Cecelia Molumby received a Bachelor of Music Degree from Maynooth University, a Professional Diploma in Education from Trinity College Dublin, and a Postgraduate Diploma in Kodály Music Pedagogy from the Kodály Institute of the Franz Liszt Academy of Music, Hungary. She also holds an M. Phil. in Creative and Cultural Entrepreneurship from Trinity College Dublin in partnership with Goldsmiths, University of London. Before joining Music Generation’s National Development Office, she worked in the Marketing Department of the Gaiety School of Acting. Prior to that, she held positions in the Marketing and PR Department of Wexford Festival Opera as well as the Education, Community and Outreach Department of the National Concert Hall.
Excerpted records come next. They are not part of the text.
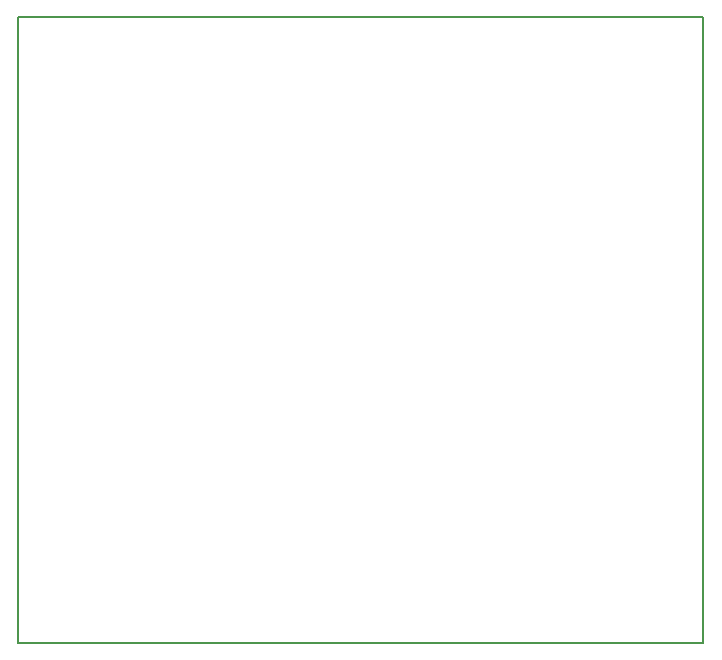
<source format=gm1>
%TF.GenerationSoftware,KiCad,Pcbnew,8.0.2-8.0.2-0~ubuntu24.04.1*%
%TF.CreationDate,2024-05-08T14:09:33+02:00*%
%TF.ProjectId,astrobox_rpi_line,61737472-6f62-46f7-985f-7270695f6c69,rev?*%
%TF.SameCoordinates,Original*%
%TF.FileFunction,Profile,NP*%
%FSLAX46Y46*%
G04 Gerber Fmt 4.6, Leading zero omitted, Abs format (unit mm)*
G04 Created by KiCad (PCBNEW 8.0.2-8.0.2-0~ubuntu24.04.1) date 2024-05-08 14:09:33*
%MOMM*%
%LPD*%
G01*
G04 APERTURE LIST*
%TA.AperFunction,Profile*%
%ADD10C,0.200000*%
%TD*%
G04 APERTURE END LIST*
D10*
X114655600Y-52519400D02*
X172655600Y-52519400D01*
X172655600Y-105519400D01*
X114655600Y-105519400D01*
X114655600Y-52519400D01*
M02*

</source>
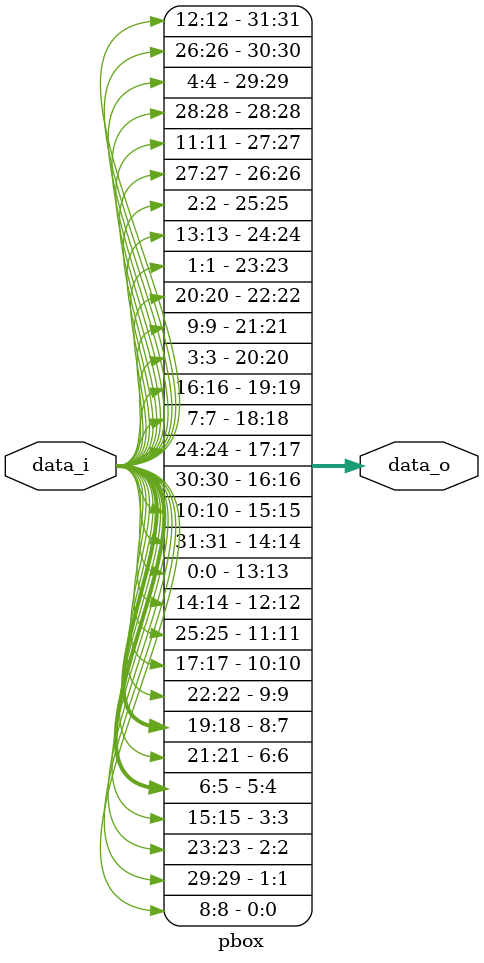
<source format=v>
module round (
	ptext_i,
	key_i,
	cipher_o
);
	parameter DATAW = 32;
	input wire [DATAW - 1:0] ptext_i;
	input wire [DATAW - 1:0] key_i;
	output wire [DATAW - 1:0] cipher_o;
	wire [DATAW - 1:0] addrdkey_o;
	wire [DATAW - 1:0] sbox_o;
	add_round_key step_addrdkey1(
		.ptext_i(ptext_i),
		.key_i(key_i),
		.mixed_o(addrdkey_o)
	);
	sbox step_sbox(
		.data_i(addrdkey_o),
		.data_o(sbox_o)
	);
	pbox step_pbox(
		.data_i(sbox_o),
		.data_o(cipher_o)
	);
endmodule
module add_round_key (
	ptext_i,
	key_i,
	mixed_o
);
	parameter DATAW = 32;
	input wire [DATAW - 1:0] ptext_i;
	input wire [DATAW - 1:0] key_i;
	output wire [DATAW - 1:0] mixed_o;
	assign mixed_o = ptext_i ^ key_i;
endmodule
module pbox (
	data_i,
	data_o
);
	parameter DATAW = 32;
	input wire [DATAW - 1:0] data_i;
	output wire [DATAW - 1:0] data_o;
	localparam signed [1023:0] pbox = 1024'h80000001d000000170000000f00000005000000060000001500000012000000130000001600000011000000190000000e000000000000001f0000000a0000001e000000180000000700000010000000030000000900000014000000010000000d000000020000001b0000000b0000001c000000040000001a0000000c;
	genvar _gv_i_1;
	generate
		for (_gv_i_1 = 0; _gv_i_1 < DATAW; _gv_i_1 = _gv_i_1 + 1) begin : genblk1
			localparam i = _gv_i_1;
			assign data_o[i] = data_i[pbox[(31 - i) * 32+:32]];
		end
	endgenerate
endmodule

</source>
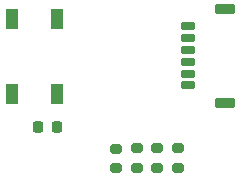
<source format=gbr>
%TF.GenerationSoftware,KiCad,Pcbnew,7.0.10*%
%TF.CreationDate,2024-04-22T22:33:16+02:00*%
%TF.ProjectId,pcb-left,7063622d-6c65-4667-942e-6b696361645f,rev?*%
%TF.SameCoordinates,Original*%
%TF.FileFunction,Paste,Top*%
%TF.FilePolarity,Positive*%
%FSLAX46Y46*%
G04 Gerber Fmt 4.6, Leading zero omitted, Abs format (unit mm)*
G04 Created by KiCad (PCBNEW 7.0.10) date 2024-04-22 22:33:16*
%MOMM*%
%LPD*%
G01*
G04 APERTURE LIST*
G04 Aperture macros list*
%AMRoundRect*
0 Rectangle with rounded corners*
0 $1 Rounding radius*
0 $2 $3 $4 $5 $6 $7 $8 $9 X,Y pos of 4 corners*
0 Add a 4 corners polygon primitive as box body*
4,1,4,$2,$3,$4,$5,$6,$7,$8,$9,$2,$3,0*
0 Add four circle primitives for the rounded corners*
1,1,$1+$1,$2,$3*
1,1,$1+$1,$4,$5*
1,1,$1+$1,$6,$7*
1,1,$1+$1,$8,$9*
0 Add four rect primitives between the rounded corners*
20,1,$1+$1,$2,$3,$4,$5,0*
20,1,$1+$1,$4,$5,$6,$7,0*
20,1,$1+$1,$6,$7,$8,$9,0*
20,1,$1+$1,$8,$9,$2,$3,0*%
G04 Aperture macros list end*
%ADD10RoundRect,0.150000X0.475000X-0.150000X0.475000X0.150000X-0.475000X0.150000X-0.475000X-0.150000X0*%
%ADD11RoundRect,0.225000X0.625000X-0.225000X0.625000X0.225000X-0.625000X0.225000X-0.625000X-0.225000X0*%
%ADD12RoundRect,0.200000X-0.275000X0.200000X-0.275000X-0.200000X0.275000X-0.200000X0.275000X0.200000X0*%
%ADD13RoundRect,0.225000X0.225000X0.250000X-0.225000X0.250000X-0.225000X-0.250000X0.225000X-0.250000X0*%
%ADD14R,1.000000X1.700000*%
G04 APERTURE END LIST*
D10*
%TO.C,J2*%
X168895000Y-55280000D03*
X168895000Y-54280000D03*
X168895000Y-53280000D03*
X168895000Y-52280000D03*
X168895000Y-51280000D03*
X168895000Y-50280000D03*
D11*
X172020000Y-56730000D03*
X172020000Y-48830000D03*
%TD*%
D12*
%TO.C,R3*%
X162775000Y-60620000D03*
X162775000Y-62270000D03*
%TD*%
%TO.C,R1*%
X166280000Y-60605000D03*
X166280000Y-62255000D03*
%TD*%
D13*
%TO.C,C10*%
X157780000Y-58820000D03*
X156230000Y-58820000D03*
%TD*%
D12*
%TO.C,R2*%
X168080000Y-60605000D03*
X168080000Y-62255000D03*
%TD*%
D14*
%TO.C,SW1*%
X153980000Y-55970000D03*
X153980000Y-49670000D03*
X157780000Y-55970000D03*
X157780000Y-49670000D03*
%TD*%
D12*
%TO.C,R5*%
X164575000Y-60610000D03*
X164575000Y-62260000D03*
%TD*%
M02*

</source>
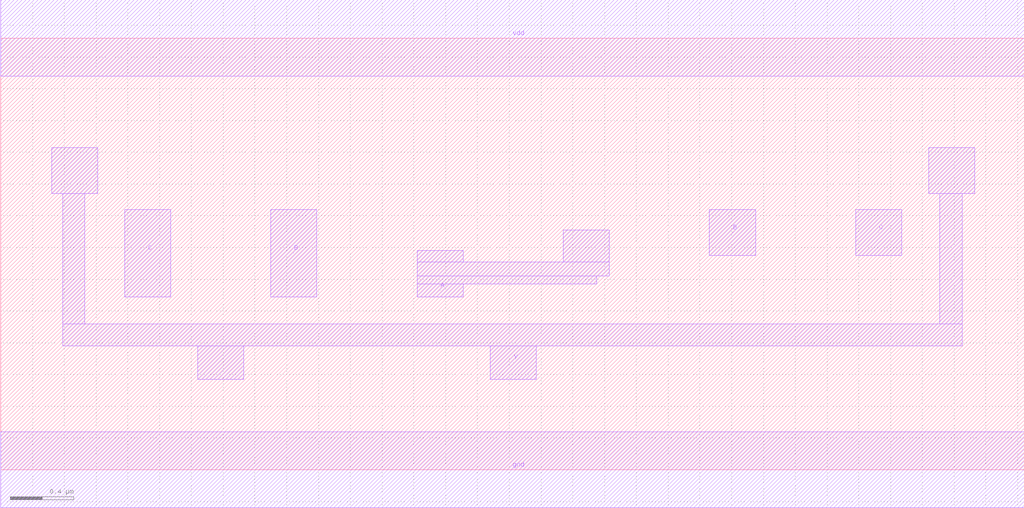
<source format=lef>
VERSION 5.7 ;
  NOWIREEXTENSIONATPIN ON ;
  DIVIDERCHAR "/" ;
  BUSBITCHARS "[]" ;
MACRO NOR3X1
  CLASS CORE ;
  FOREIGN NOR3X1 ;
  ORIGIN 0.000 0.000 ;
  SIZE 6.440 BY 2.720 ;
  SYMMETRY X Y R90 ;
  SITE unithd ;
  PIN vdd
    DIRECTION INOUT ;
    USE POWER ;
    SHAPE ABUTMENT ;
    PORT
      LAYER met2 ;
        RECT 0.000 2.480 6.440 2.960 ;
    END
  END vdd
  PIN gnd
    DIRECTION INOUT ;
    USE GROUND ;
    SHAPE ABUTMENT ;
    PORT
      LAYER met2 ;
        RECT 0.000 -0.240 6.440 0.240 ;
    END
  END gnd
  PIN Y
    DIRECTION INOUT ;
    USE SIGNAL ;
    SHAPE ABUTMENT ;
    PORT
      LAYER met2 ;
        RECT 0.320 1.740 0.610 2.030 ;
        RECT 5.840 1.740 6.130 2.030 ;
        RECT 0.390 0.920 0.530 1.740 ;
        RECT 5.910 0.920 6.050 1.740 ;
        RECT 0.390 0.780 6.050 0.920 ;
        RECT 1.240 0.570 1.530 0.780 ;
        RECT 3.080 0.570 3.370 0.780 ;
    END
  END Y
  PIN A
    DIRECTION INOUT ;
    USE SIGNAL ;
    SHAPE ABUTMENT ;
    PORT
      LAYER met2 ;
        RECT 2.620 1.310 2.910 1.380 ;
        RECT 3.540 1.310 3.830 1.510 ;
        RECT 2.620 1.220 3.830 1.310 ;
        RECT 2.620 1.170 3.750 1.220 ;
        RECT 2.620 1.090 2.910 1.170 ;
    END
  END A
  PIN B
    DIRECTION INOUT ;
    USE SIGNAL ;
    SHAPE ABUTMENT ;
    PORT
      LAYER met2 ;
        RECT 4.460 1.350 4.750 1.640 ;
    END
    PORT
      LAYER met2 ;
        RECT 1.700 1.090 1.990 1.640 ;
    END
  END B
  PIN C
    DIRECTION INOUT ;
    USE SIGNAL ;
    SHAPE ABUTMENT ;
    PORT
      LAYER met2 ;
        RECT 5.380 1.350 5.670 1.640 ;
    END
    PORT
      LAYER met2 ;
        RECT 0.780 1.090 1.070 1.640 ;
    END
  END C
END NOR3X1
END LIBRARY


</source>
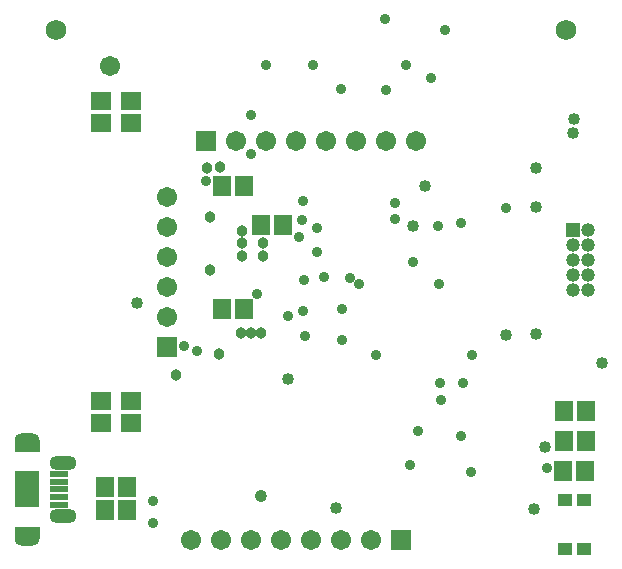
<source format=gts>
G04*
G04 #@! TF.GenerationSoftware,Altium Limited,Altium Designer,19.1.8 (144)*
G04*
G04 Layer_Color=8388736*
%FSLAX25Y25*%
%MOIN*%
G70*
G01*
G75*
%ADD20R,0.06115X0.02375*%
%ADD21R,0.08280X0.12217*%
%ADD22R,0.04737X0.04343*%
%ADD23R,0.05918X0.06706*%
%ADD24R,0.06706X0.05918*%
%ADD25O,0.08280X0.04540*%
%ADD26O,0.09068X0.04934*%
%ADD27C,0.06706*%
%ADD28R,0.06706X0.06706*%
%ADD29R,0.06706X0.06706*%
%ADD30C,0.04675*%
%ADD31R,0.04675X0.04675*%
%ADD32C,0.06800*%
%ADD33C,0.04080*%
%ADD34C,0.03800*%
%ADD35C,0.03556*%
%ADD36C,0.04000*%
G36*
X1328Y15345D02*
Y19162D01*
X9602D01*
Y15345D01*
X1328D01*
D02*
G37*
G36*
X1335Y44380D02*
Y48219D01*
X9602D01*
Y44380D01*
X1335D01*
D02*
G37*
D20*
X16000Y36900D02*
D03*
Y34341D02*
D03*
Y31782D02*
D03*
Y29223D02*
D03*
Y26664D02*
D03*
D21*
X5469Y31782D02*
D03*
D22*
X184850Y28096D02*
D03*
X191150D02*
D03*
X184850Y11954D02*
D03*
X191150D02*
D03*
D23*
X90740Y120025D02*
D03*
X83260D02*
D03*
X77740Y92025D02*
D03*
X70260D02*
D03*
X77740Y133025D02*
D03*
X70260D02*
D03*
X191740Y58025D02*
D03*
X184260D02*
D03*
X38740Y25000D02*
D03*
X31260D02*
D03*
X38740Y32500D02*
D03*
X31260D02*
D03*
X191740Y48025D02*
D03*
X184260D02*
D03*
X184000Y38025D02*
D03*
X191480D02*
D03*
D24*
X40000Y161265D02*
D03*
Y153785D02*
D03*
X30000Y161265D02*
D03*
Y153785D02*
D03*
X40000Y53785D02*
D03*
Y61265D02*
D03*
X30000Y53785D02*
D03*
Y61265D02*
D03*
D25*
X5469Y15345D02*
D03*
Y48219D02*
D03*
D26*
X17279Y23022D02*
D03*
Y40542D02*
D03*
D27*
X52008Y129159D02*
D03*
Y119159D02*
D03*
Y109159D02*
D03*
Y99159D02*
D03*
Y89159D02*
D03*
X60000Y15025D02*
D03*
X70000D02*
D03*
X80000D02*
D03*
X90000D02*
D03*
X100000D02*
D03*
X110000D02*
D03*
X120000D02*
D03*
X33000Y173025D02*
D03*
X75000Y148017D02*
D03*
X85000D02*
D03*
X95000D02*
D03*
X105000D02*
D03*
X115000D02*
D03*
X125000D02*
D03*
X135000D02*
D03*
D28*
X52008Y79159D02*
D03*
D29*
X130000Y15025D02*
D03*
X65000Y148017D02*
D03*
D30*
X187461Y113194D02*
D03*
X192461Y98194D02*
D03*
X187461D02*
D03*
X192461Y103194D02*
D03*
X187461D02*
D03*
X192461Y108194D02*
D03*
X187461D02*
D03*
X192461Y113194D02*
D03*
Y118194D02*
D03*
D31*
X187461D02*
D03*
D32*
X15000Y185025D02*
D03*
X185000D02*
D03*
D33*
X83500Y29500D02*
D03*
D34*
X69500Y77025D02*
D03*
X55000Y70025D02*
D03*
X66500Y122525D02*
D03*
Y105025D02*
D03*
X80170Y83925D02*
D03*
X83400D02*
D03*
X76840Y84025D02*
D03*
X69700Y139125D02*
D03*
X65500Y139025D02*
D03*
X77000Y109525D02*
D03*
X84000D02*
D03*
X77000Y118025D02*
D03*
X84000Y114025D02*
D03*
X77000D02*
D03*
D35*
X153500Y37500D02*
D03*
X47500Y28000D02*
D03*
X96000Y116025D02*
D03*
X97000Y121525D02*
D03*
X110500Y92025D02*
D03*
X113200Y102225D02*
D03*
X104500Y102525D02*
D03*
X125000Y165025D02*
D03*
X62000Y78025D02*
D03*
X65000Y134525D02*
D03*
X102000Y119025D02*
D03*
X47500Y20592D02*
D03*
X57700Y79543D02*
D03*
X116200Y100325D02*
D03*
X110400Y81525D02*
D03*
X102017Y111000D02*
D03*
X80100Y143625D02*
D03*
X98050Y82950D02*
D03*
X127900Y121825D02*
D03*
X80200Y156725D02*
D03*
X142500Y119646D02*
D03*
X150175Y120550D02*
D03*
X143500Y61525D02*
D03*
X144600Y185025D02*
D03*
X140000Y169000D02*
D03*
X100800Y173125D02*
D03*
X124800Y188725D02*
D03*
X132900Y40025D02*
D03*
X178600Y39025D02*
D03*
X164900Y125625D02*
D03*
X142600Y100425D02*
D03*
X85000Y173100D02*
D03*
X131575D02*
D03*
X110200Y165325D02*
D03*
X128000Y127225D02*
D03*
X97400Y127900D02*
D03*
X92300Y89600D02*
D03*
X135800Y51300D02*
D03*
X133900Y107500D02*
D03*
X143200Y67400D02*
D03*
X150800D02*
D03*
X150100Y49500D02*
D03*
X97700Y101700D02*
D03*
X153700Y76600D02*
D03*
X121600Y76700D02*
D03*
X97400Y91300D02*
D03*
X82000Y97025D02*
D03*
D36*
X42000Y94025D02*
D03*
X92500Y68525D02*
D03*
X108500Y25525D02*
D03*
X175000Y126025D02*
D03*
X138000Y133025D02*
D03*
X134100Y119625D02*
D03*
X175100Y139025D02*
D03*
X197000Y74025D02*
D03*
X178000Y46025D02*
D03*
X174500Y25425D02*
D03*
X187575Y155115D02*
D03*
X187500Y150625D02*
D03*
X174900Y83625D02*
D03*
X165200Y83425D02*
D03*
M02*

</source>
Aoife Ruth is a researcher, educator and qualified psychotherapist. She holds a BA (Hons) in Politics and Sociology, a HDip in Psychology, and an MSc in Integrative Psychotherapy. Her Master’s research focused on supporting musicians’ mental health. Aoife has over fifteen years’ experience working in the not-for-profit, charitable and public sectors. Prior to taking up her role as Reporting & Analysis Manager with Music Generation, she worked as a researcher in the public sector. She is a violinist/violist and keys player and has played with rock, indie and folk bands.
Anita Butler is Australian-Irish with a Bachelor Degree in English and Theatre Studies and a Postgraduate Diploma in Integrated Human Studies. She has several years’ experience working in operations and as a project officer for the Australian Government. She has also volunteered in arts organisations such as Screen Hub and performed in the Melbourne Fringe Theatre Festival. Anita has played violin from a young age and has performed in a number of bands over the years.
The Royal Scottish National Orchestra has appointed American conductor Kellen Gray as Assistant Conductor.
Gray joins the RSNO after serving as Assistant Conductor of South Carolina’s Charleston Symphony Orchestra and Music Director of the Charleston Symphony Youth Orchestra. He will conduct a variety of the RSNO’s concerts and will play a role in engaging audiences and communities throughout Scotland as part of the orchestra’s Learning and Engagement work.
The RSNO Assistant Conductorship is a two-year post and benefits from the support of the Solti Foundation. RSNO Music Director Thomas Søndergård said: ‘It is my pleasure to welcome Kellen to the RSNO family. The standard of applicants this year was once again very high, and we were reminded of how competitive this position is by the international interest. Kellen impressed in his application, and audition, and we are looking forward to seeing him in action with the orchestra soon. This is of course an unprecedented time in music, but we have many good things to look forward to including a return to live concerts, seeing our audiences across Scotland, and of course a return to international touring to showcase Scottish talent.